## EXERCISE INSTRUCTIONS
Copy every record below exactly.

## EXTRACTED ENTRIES

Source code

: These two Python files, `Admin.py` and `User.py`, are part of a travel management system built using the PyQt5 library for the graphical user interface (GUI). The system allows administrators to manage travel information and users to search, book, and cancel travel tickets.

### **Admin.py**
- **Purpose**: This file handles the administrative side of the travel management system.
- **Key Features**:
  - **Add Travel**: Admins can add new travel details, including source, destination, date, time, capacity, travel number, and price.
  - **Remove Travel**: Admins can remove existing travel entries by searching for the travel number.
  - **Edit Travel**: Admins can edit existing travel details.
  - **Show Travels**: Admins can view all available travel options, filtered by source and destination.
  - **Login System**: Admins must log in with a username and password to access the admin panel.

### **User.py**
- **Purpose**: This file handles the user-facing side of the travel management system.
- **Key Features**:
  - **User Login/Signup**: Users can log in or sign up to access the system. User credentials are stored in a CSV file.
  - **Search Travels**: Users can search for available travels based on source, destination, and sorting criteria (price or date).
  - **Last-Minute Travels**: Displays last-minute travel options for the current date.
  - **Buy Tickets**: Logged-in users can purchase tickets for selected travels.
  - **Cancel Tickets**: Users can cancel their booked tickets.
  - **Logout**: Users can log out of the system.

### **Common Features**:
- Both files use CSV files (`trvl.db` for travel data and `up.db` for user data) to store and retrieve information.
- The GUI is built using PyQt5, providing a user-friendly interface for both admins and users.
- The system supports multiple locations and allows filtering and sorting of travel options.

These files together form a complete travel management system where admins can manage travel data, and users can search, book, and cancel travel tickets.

## YOUR SOLUTION
Source code

: These two Python files, `Admin.py` and `User.py`, are part of a travel management system built using the PyQt5 library for the graphical user interface (GUI). The system allows administrators to manage travel information and users to search, book, and cancel travel tickets.

### **Admin.py**
- **Purpose**: This file handles the administrative side of the travel management system.
- **Key Features**:
  - **Add Travel**: Admins can add new travel details, including source, destination, date, time, capacity, travel number, and price.
  - **Remove Travel**: Admins can remove existing travel entries by searching for the travel number.
  - **Edit Travel**: Admins can edit existing travel details.
  - **Show Travels**: Admins can view all available travel options, filtered by source and destination.
  - **Login System**: Admins must log in with a username and password to access the admin panel.

### **User.py**
- **Purpose**: This file handles the user-facing side of the travel management system.
- **Key Features**:
  - **User Login/Signup**: Users can log in or sign up to access the system. User credentials are stored in a CSV file.
  - **Search Travels**: Users can search for available travels based on source, destination, and sorting criteria (price or date).
  - **Last-Minute Travels**: Displays last-minute travel options for the current date.
  - **Buy Tickets**: Logged-in users can purchase tickets for selected travels.
  - **Cancel Tickets**: Users can cancel their booked tickets.
  - **Logout**: Users can log out of the system.

### **Common Features**:
- Both files use CSV files (`trvl.db` for travel data and `up.db` for user data) to store and retrieve information.
- The GUI is built using PyQt5, providing a user-friendly interface for both admins and users.
- The system supports multiple locations and allows filtering and sorting of travel options.

These files together form a complete travel management system where admins can manage travel data, and users can search, book, and cancel travel tickets.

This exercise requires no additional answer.